- [Exercise aim] Convert every line of the records below into a JSON list of strings, one string per line, omitting blank lines.

___ Material supplied ___

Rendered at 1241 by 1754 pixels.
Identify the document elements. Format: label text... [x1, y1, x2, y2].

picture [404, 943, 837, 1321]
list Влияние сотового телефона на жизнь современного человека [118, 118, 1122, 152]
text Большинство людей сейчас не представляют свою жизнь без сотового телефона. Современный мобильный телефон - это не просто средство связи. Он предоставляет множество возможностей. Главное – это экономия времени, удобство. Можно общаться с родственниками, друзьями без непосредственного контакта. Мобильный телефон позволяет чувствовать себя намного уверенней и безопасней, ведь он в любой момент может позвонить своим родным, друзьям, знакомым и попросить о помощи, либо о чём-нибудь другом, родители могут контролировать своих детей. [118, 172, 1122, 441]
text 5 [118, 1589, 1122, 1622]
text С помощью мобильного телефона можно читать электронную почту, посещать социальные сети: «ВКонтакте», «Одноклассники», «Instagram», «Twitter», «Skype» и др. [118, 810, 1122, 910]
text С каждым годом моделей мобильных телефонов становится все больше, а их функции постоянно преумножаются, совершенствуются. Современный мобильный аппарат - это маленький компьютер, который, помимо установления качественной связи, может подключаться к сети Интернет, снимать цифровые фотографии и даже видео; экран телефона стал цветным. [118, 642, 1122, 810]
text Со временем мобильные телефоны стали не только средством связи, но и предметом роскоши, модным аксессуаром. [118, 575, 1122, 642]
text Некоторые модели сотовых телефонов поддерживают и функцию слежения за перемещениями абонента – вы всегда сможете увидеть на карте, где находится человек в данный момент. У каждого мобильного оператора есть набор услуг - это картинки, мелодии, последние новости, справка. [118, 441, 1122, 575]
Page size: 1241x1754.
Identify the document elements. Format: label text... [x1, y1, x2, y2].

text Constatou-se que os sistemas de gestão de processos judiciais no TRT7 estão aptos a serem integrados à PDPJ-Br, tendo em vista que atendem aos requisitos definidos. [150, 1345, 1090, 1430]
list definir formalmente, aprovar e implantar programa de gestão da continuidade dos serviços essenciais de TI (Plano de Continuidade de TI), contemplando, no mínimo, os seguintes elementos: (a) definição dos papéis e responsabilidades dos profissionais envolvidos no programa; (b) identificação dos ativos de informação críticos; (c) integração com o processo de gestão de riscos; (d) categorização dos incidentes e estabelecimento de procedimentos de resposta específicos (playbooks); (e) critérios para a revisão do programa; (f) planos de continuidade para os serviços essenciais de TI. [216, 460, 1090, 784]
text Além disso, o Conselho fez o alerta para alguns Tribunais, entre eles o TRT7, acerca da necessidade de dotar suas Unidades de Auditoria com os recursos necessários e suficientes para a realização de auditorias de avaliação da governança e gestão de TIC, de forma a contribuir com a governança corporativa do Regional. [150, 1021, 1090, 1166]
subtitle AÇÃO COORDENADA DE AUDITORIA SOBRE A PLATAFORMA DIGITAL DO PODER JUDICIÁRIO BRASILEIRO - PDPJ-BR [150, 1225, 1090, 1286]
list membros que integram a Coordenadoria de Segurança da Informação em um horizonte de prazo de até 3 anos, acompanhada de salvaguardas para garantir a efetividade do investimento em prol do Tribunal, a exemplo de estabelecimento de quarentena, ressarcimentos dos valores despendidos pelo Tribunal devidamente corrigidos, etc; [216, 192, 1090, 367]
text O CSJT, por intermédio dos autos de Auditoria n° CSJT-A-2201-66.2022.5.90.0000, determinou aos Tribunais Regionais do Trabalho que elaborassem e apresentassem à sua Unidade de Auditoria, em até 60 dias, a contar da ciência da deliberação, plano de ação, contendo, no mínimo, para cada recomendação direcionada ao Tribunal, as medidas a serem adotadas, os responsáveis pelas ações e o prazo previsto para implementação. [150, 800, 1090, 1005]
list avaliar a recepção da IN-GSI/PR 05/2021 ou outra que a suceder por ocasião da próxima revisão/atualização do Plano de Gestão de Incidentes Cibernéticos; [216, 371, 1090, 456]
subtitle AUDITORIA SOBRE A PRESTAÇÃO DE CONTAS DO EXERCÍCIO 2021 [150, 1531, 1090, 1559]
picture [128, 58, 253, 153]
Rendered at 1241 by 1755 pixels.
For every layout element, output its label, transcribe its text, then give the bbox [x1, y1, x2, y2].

___

- [Correct response]
[
  "Rendered at 1241 by 1754 pixels.",
  "Identify the document elements. Format: label text... [x1, y1, x2, y2].",
  "picture [404, 943, 837, 1321]",
  "list Влияние сотового телефона на жизнь современного человека [118, 118, 1122, 152]",
  "text Большинство людей сейчас не представляют свою жизнь без сотового телефона. Современный мобильный телефон - это не просто средство связи. Он предоставляет множество возможностей. Главное – это экономия времени, удобство. Можно общаться с родственниками, друзьями без непосредственного контакта. Мобильный телефон позволяет чувствовать себя намного уверенней и безопасней, ведь он в любой момент может позвонить своим родным, друзьям, знакомым и попросить о помощи, либо о чём-нибудь другом, родители могут контролировать своих детей. [118, 172, 1122, 441]",
  "text 5 [118, 1589, 1122, 1622]",
  "text С помощью мобильного телефона можно читать электронную почту, посещать социальные сети: «ВКонтакте», «Одноклассники», «Instagram», «Twitter», «Skype» и др. [118, 810, 1122, 910]",
  "text С каждым годом моделей мобильных телефонов становится все больше, а их функции постоянно преумножаются, совершенствуются. Современный мобильный аппарат - это маленький компьютер, который, помимо установления качественной связи, может подключаться к сети Интернет, снимать цифровые фотографии и даже видео; экран телефона стал цветным. [118, 642, 1122, 810]",
  "text Со временем мобильные телефоны стали не только средством связи, но и предметом роскоши, модным аксессуаром. [118, 575, 1122, 642]",
  "text Некоторые модели сотовых телефонов поддерживают и функцию слежения за перемещениями абонента – вы всегда сможете увидеть на карте, где находится человек в данный момент. У каждого мобильного оператора есть набор услуг - это картинки, мелодии, последние новости, справка. [118, 441, 1122, 575]",
  "Page size: 1241x1754.",
  "Identify the document elements. Format: label text... [x1, y1, x2, y2].",
  "text Constatou-se que os sistemas de gestão de processos judiciais no TRT7 estão aptos a serem integrados à PDPJ-Br, tendo em vista que atendem aos requisitos definidos. [150, 1345, 1090, 1430]",
  "list definir formalmente, aprovar e implantar programa de gestão da continuidade dos serviços essenciais de TI (Plano de Continuidade de TI), contemplando, no mínimo, os seguintes elementos: (a) definição dos papéis e responsabilidades dos profissionais envolvidos no programa; (b) identificação dos ativos de informação críticos; (c) integração com o processo de gestão de riscos; (d) categorização dos incidentes e estabelecimento de procedimentos de resposta específicos (playbooks); (e) critérios para a revisão do programa; (f) planos de continuidade para os serviços essenciais de TI. [216, 460, 1090, 784]",
  "text Além disso, o Conselho fez o alerta para alguns Tribunais, entre eles o TRT7, acerca da necessidade de dotar suas Unidades de Auditoria com os recursos necessários e suficientes para a realização de auditorias de avaliação da governança e gestão de TIC, de forma a contribuir com a governança corporativa do Regional. [150, 1021, 1090, 1166]",
  "subtitle AÇÃO COORDENADA DE AUDITORIA SOBRE A PLATAFORMA DIGITAL DO PODER JUDICIÁRIO BRASILEIRO - PDPJ-BR [150, 1225, 1090, 1286]",
  "list membros que integram a Coordenadoria de Segurança da Informação em um horizonte de prazo de até 3 anos, acompanhada de salvaguardas para garantir a efetividade do investimento em prol do Tribunal, a exemplo de estabelecimento de quarentena, ressarcimentos dos valores despendidos pelo Tribunal devidamente corrigidos, etc; [216, 192, 1090, 367]",
  "text O CSJT, por intermédio dos autos de Auditoria n° CSJT-A-2201-66.2022.5.90.0000, determinou aos Tribunais Regionais do Trabalho que elaborassem e apresentassem à sua Unidade de Auditoria, em até 60 dias, a contar da ciência da deliberação, plano de ação, contendo, no mínimo, para cada recomendação direcionada ao Tribunal, as medidas a serem adotadas, os responsáveis pelas ações e o prazo previsto para implementação. [150, 800, 1090, 1005]",
  "list avaliar a recepção da IN-GSI/PR 05/2021 ou outra que a suceder por ocasião da próxima revisão/atualização do Plano de Gestão de Incidentes Cibernéticos; [216, 371, 1090, 456]",
  "subtitle AUDITORIA SOBRE A PRESTAÇÃO DE CONTAS DO EXERCÍCIO 2021 [150, 1531, 1090, 1559]",
  "picture [128, 58, 253, 153]",
  "Rendered at 1241 by 1755 pixels.",
  "For every layout element, output its label, transcribe its text, then give the bbox [x1, y1, x2, y2]."
]